Droit de Préemption Urbain et Cession de Parts Sociales de SARL : Conditions et Implications
La cession de parts sociales d'une Société à Responsabilité Limitée (SARL), notamment lorsque l'actif de cette dernière est constitué de biens immobiliers, soulève des questions complexes concernant le droit de préemption urbain (DPU). Cet article vise à éclaircir les conditions d'application de ce droit, les obligations des parties et les exceptions existantes.
Carte des zones de préemption urbaine en France (source: Wikipédia)
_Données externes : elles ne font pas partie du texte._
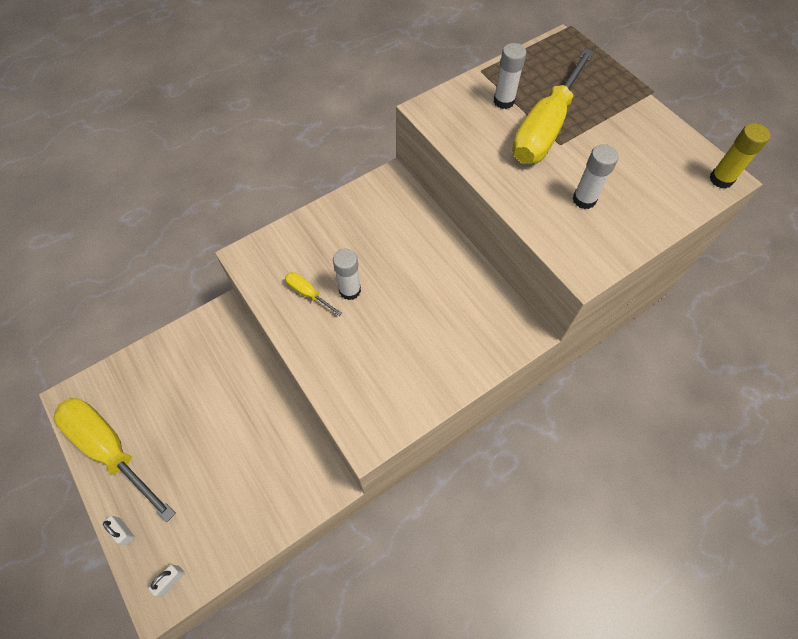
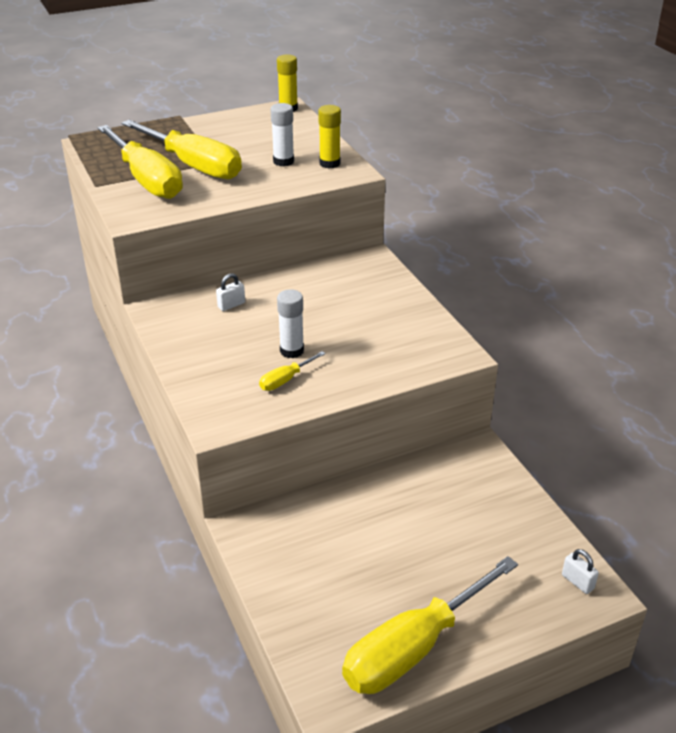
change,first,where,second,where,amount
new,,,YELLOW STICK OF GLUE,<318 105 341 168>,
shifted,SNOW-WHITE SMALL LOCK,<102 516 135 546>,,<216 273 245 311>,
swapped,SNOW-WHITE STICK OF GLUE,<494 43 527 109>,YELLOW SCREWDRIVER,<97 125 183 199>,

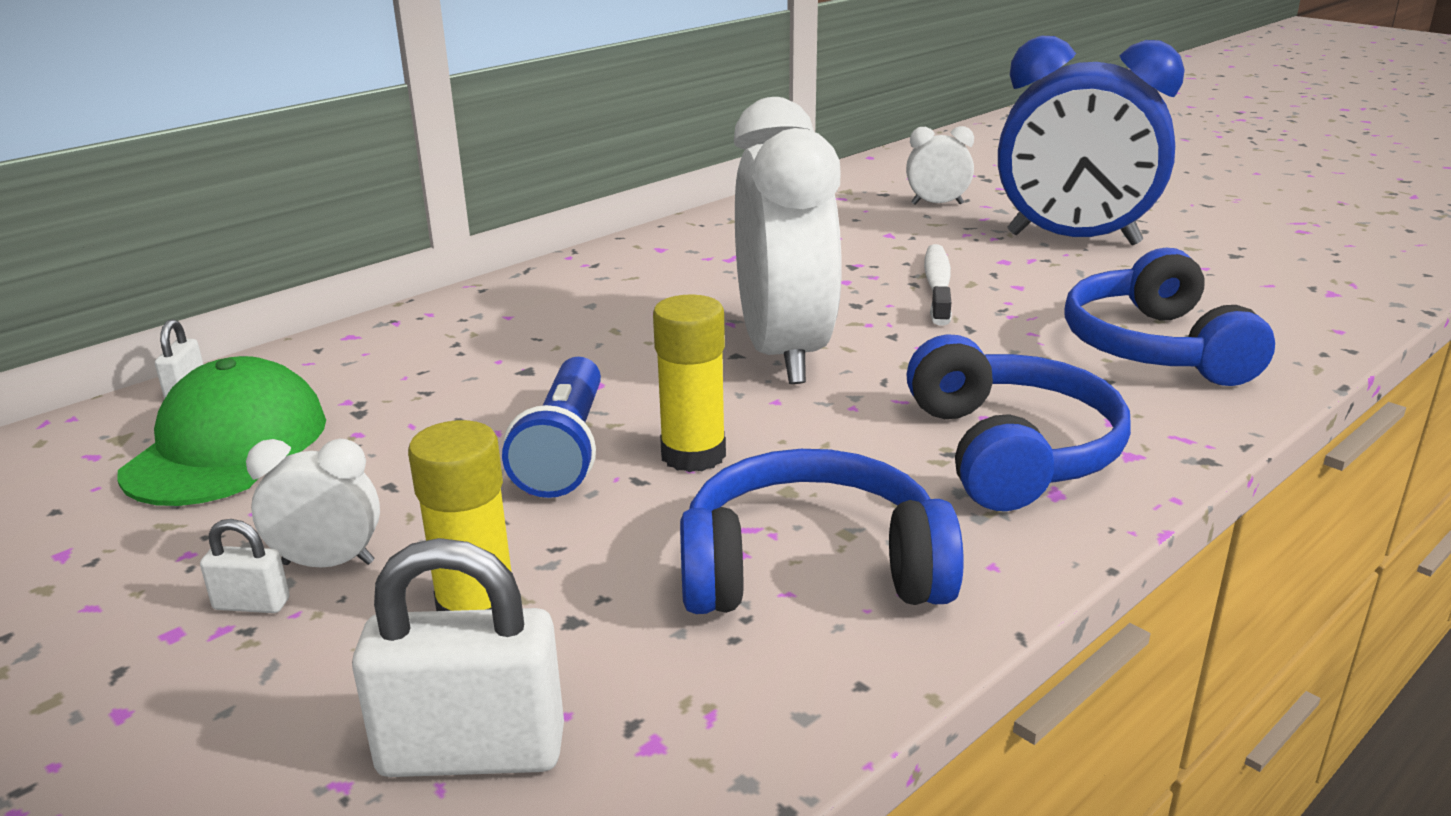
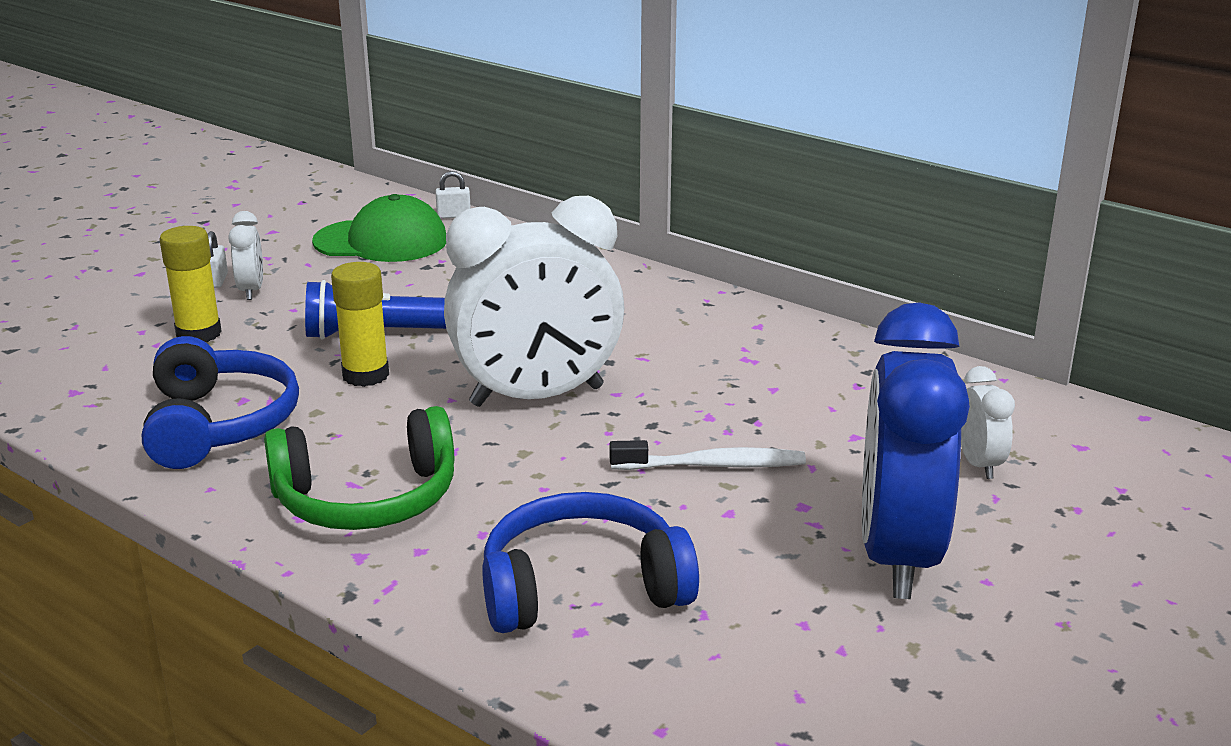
change,first,where,second,where,amount
gone,SNOW-WHITE SMALL LOCK,<352 538 564 777>,,,
repainted,ROYAL BLUE HEADPHONES,<906 334 1131 511>,LEAF-GREEN HEADPHONES,<264 406 454 530>,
I. Cession de Parts Sociales et Absence de Mutation Immobilière Directe
Il est essentiel de distinguer la cession de parts sociales d'une SARL de la vente directe d'un bien immobilier. Lorsque ce sont les parts sociales qui sont cédées, il n'y a pas de mutation de biens immobiliers, car la SARL reste propriétaire du foncier. Par conséquent, les droits de préemption ne s'appliquent généralement pas dans ce cas.
Les diagnostics, états et constats habituellement requis lors de la vente d'un bien immobilier ne sont pas obligatoires pour la cession de parts sociales. Toutefois, il est conseillé de les réaliser pour assurer une bonne information du ou des cessionnaires des parts.
II. Extension du DPU aux SCI et Exceptions
L'article 18 de la loi ENL de 2006 permet aux communes d'exercer leur DPU sur la cession de parts d'une Société Civile Immobilière (SCI) lorsque le patrimoine de cette société est constitué par un ou plusieurs immeubles situés dans des périmètres soumis au DPU. Cependant, cette extension ne concerne pas les SARL.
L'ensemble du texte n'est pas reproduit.